Alelie. Thanks for setting this up. I will circulate to the team and confirm it’s private. Please add other directions as needed
Here’s feedback from NAMI (Ashley, exec director) & Uni South Florida (Dr. Marie McPherson, head of their Behavioral Health department, with services in 14 counties. Note: USF want to be involved in the TeamMIND hub in some meaningful way; and improving access to care for their population. They have a focus on youth. This was in response to questions about which patients to pick: MH, SUD or both (cooccurring conditions).:
1. Dr Marie said (i) MH (ii) SUD (III) cooccurring conditions (iv) physical health (v) with criminal justice involvement ( she confirmed that’s because this often means PTSD)
2. Ashley said ‘none of the above 🙁 ). Rather, pick those with specific diagnosis (e.g bipolar & opioid addiction), then we are comparing like to like standards of care.
It’s not my place to choose, but Ashley sounded the best choice.
Next I will summarize our call ……
Thoughts……Is it possible to get them together to come to agreement? Did they respond to a written statement about the study proposal or was it more conversational? If not written, then we need to prepare that before pulling them together. again.
Draft Trial Title and Endpoints:
A Randomized, Subject Matched, Open Label trial to Compare Subjects on Team Patient coordinated care vs Standard of Care in participants with co-occurrence of Substance Abuse Disorders(SUD) and Mental Health Illness for Quality of Life Outcomes.

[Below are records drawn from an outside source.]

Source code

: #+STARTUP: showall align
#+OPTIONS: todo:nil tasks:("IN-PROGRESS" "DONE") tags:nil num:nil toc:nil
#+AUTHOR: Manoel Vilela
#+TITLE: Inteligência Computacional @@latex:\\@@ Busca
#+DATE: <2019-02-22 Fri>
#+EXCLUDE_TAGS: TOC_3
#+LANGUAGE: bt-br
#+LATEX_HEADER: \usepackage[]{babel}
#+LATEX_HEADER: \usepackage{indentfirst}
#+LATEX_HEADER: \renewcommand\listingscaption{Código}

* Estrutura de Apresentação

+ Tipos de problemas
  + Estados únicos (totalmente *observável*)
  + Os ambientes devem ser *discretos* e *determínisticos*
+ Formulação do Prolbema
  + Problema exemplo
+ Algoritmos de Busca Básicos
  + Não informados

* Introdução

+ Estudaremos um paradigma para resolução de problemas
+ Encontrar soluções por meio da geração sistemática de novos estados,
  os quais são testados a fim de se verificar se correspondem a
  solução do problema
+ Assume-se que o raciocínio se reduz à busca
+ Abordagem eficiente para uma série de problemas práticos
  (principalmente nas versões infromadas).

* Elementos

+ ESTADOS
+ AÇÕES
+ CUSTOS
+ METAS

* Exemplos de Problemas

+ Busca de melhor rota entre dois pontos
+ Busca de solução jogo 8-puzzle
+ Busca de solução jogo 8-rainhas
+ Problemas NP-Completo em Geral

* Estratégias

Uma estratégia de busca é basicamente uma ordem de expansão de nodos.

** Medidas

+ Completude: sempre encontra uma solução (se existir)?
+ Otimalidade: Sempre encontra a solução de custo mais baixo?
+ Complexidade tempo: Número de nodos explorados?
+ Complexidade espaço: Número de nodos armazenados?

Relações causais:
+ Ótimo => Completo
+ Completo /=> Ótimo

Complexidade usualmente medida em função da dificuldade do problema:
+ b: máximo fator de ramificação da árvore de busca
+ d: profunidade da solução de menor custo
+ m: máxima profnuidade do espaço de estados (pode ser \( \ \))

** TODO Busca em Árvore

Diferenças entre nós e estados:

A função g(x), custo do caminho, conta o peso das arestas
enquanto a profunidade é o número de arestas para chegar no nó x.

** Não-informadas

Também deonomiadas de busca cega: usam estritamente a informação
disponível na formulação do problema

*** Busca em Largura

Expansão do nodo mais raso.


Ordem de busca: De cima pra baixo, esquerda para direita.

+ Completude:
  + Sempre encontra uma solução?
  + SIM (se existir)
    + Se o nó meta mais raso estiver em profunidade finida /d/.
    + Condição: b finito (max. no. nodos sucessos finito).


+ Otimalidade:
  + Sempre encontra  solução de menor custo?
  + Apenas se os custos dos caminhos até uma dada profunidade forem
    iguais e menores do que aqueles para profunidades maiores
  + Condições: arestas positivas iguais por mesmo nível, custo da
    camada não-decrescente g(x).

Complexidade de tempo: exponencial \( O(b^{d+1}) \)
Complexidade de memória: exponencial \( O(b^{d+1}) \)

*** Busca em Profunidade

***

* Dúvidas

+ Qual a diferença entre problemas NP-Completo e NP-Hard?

Subjects assigned to Team Patient and Standard of Care will have improved Quality of Life Health Outcomes as compared to subjects with Standard of Care only.
(Study Design note: Each randomized subject group pair will be provided a Navigator (Social case worker) to follow subjects with or without Team Patient and assist with Study Data collection in that subject matched group)
Additional potential endpoints:
Subjects on Team Patient had fewer: 1) Relapses
2) emergency room/hospital visits
3) healthcare dollar cost
as compared to Standard of care only.
Subjects on Team Patient had improved: 1) Compliance to treatment goals and medication
2) Length of recovery times(Months)
3) Improved social interactions (family, peers,friends)
4) overall functioning in society( new employment,
community volunteering, self supporting)
as compared to Standard of Care only.
Further discussion needed also on what questions/test forms are used to measure each of the studies endpoints.
Thanks Sheri, Bruce.
Sheri: this was conversational, and I think Dr. Marie spoke without a proper context, and without regard to our goals; and Ashley spoke from a personal, experiential perspective,
Bruce: you preempted some of my transcription work (thanks!); I will now review the video of our call and report back any relevant comments.
Firstly, thanks again Bruce for conceiving the overview and writing up the key notes. I reviewed the video a few times from our call and tried to summarize action steps by merging comments from the call and what Bruce had written. I am out of my comfort zone here, but tried to capture below what I observed: as to next steps. We must:
1. finalize the study title. …..this seems to me to be complete and comprehensive
2. agree the primary endpoint. … this looks very good to me, as it wraps in a navigator as part of the solution, to address “what is TeamPatient”
3. create the study design
4. agree secondary endpoints … and that must include healthcare costs
5. define ‘standard of care’ … by using the same doctors in the matches, that will simplify that definition, as we can confirm with the docs. I will talk with Ashley to (try and) get a starting dialog with the OBGY doctor in Volusia
6. define population target(s) ….I will ask Ashley again, but I liked her first answer: diagnoses define the population e.g., bi-polar diagnosis, using heroin. I like keeping it narrow and deep, therefore simple. And I like keeping the study on say OBGY….it should be one of the best tests for coordination, because there are so many multi-disciplinary touchpoints, an urgency not in other populations, more likely attendance at the physician (than other diagnoses), and a great cost impact (with a child under review for up to 2 years for things like Neonatal abstinence syndrome).
7. define quality measures
I will now work on next steps!
This is really exhilarating, and supported by comments Keith has been sending this weekend from a conference he is attending that says ‘we’re definitely’ on the right track.
Grazie mille. Peter
I am also reminded about data:
1. NAMI want us to include BARC-10 evaluations, as it relates to SDOH
2. Bruce had suggested capturing 5 questions from doctors in the data we capture.